-- Opening Marker --
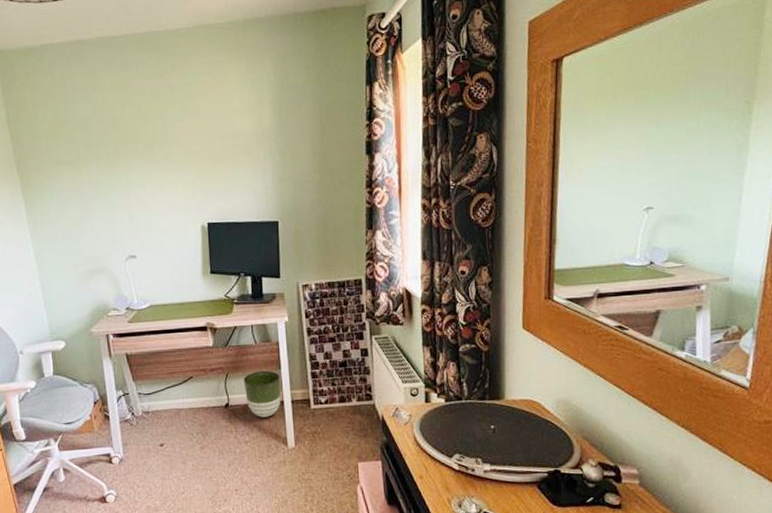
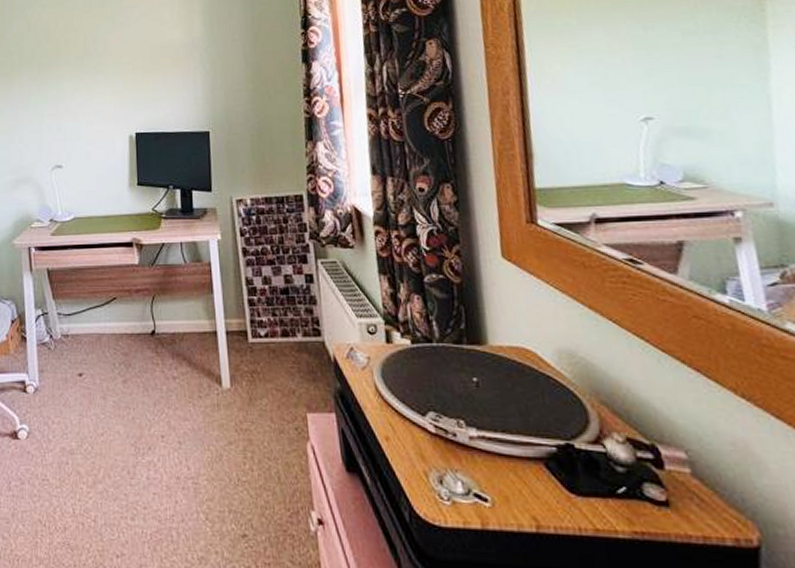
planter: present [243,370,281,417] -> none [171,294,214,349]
-- Closing Marker --
-- Opening Marker --
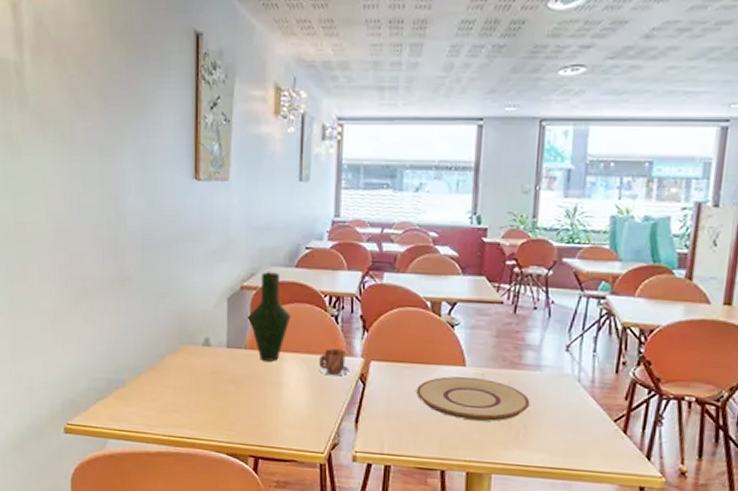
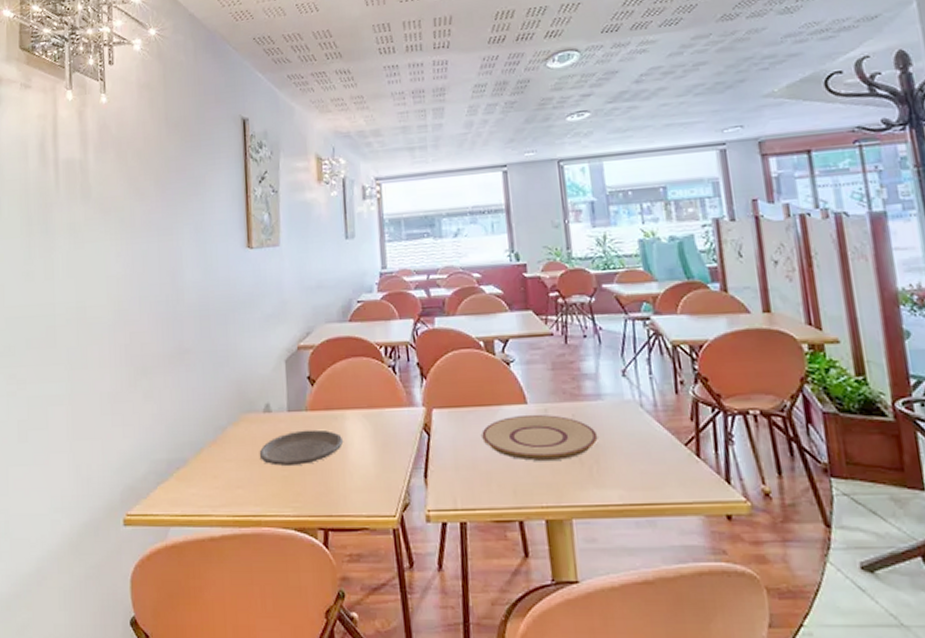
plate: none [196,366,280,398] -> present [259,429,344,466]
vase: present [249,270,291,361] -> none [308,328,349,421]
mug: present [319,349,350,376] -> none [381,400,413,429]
-- Closing Marker --
-- Opening Marker --
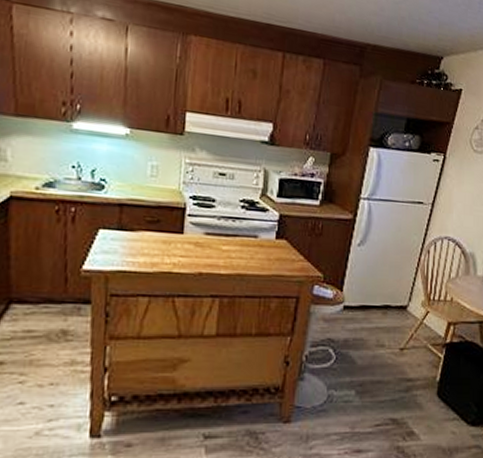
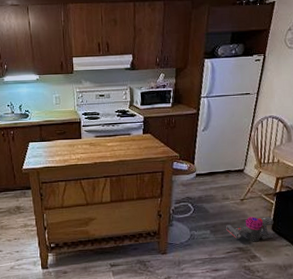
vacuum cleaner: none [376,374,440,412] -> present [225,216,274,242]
-- Closing Marker --
● **Work task**
Every line from the line containing "vase: present [249,270,291,361]" through the line containing "mug: present [319,349,350,376]" in the records above must be retyped exactly. Leave out the rest.

● **Response**
vase: present [249,270,291,361] -> none [308,328,349,421]
mug: present [319,349,350,376] -> none [381,400,413,429]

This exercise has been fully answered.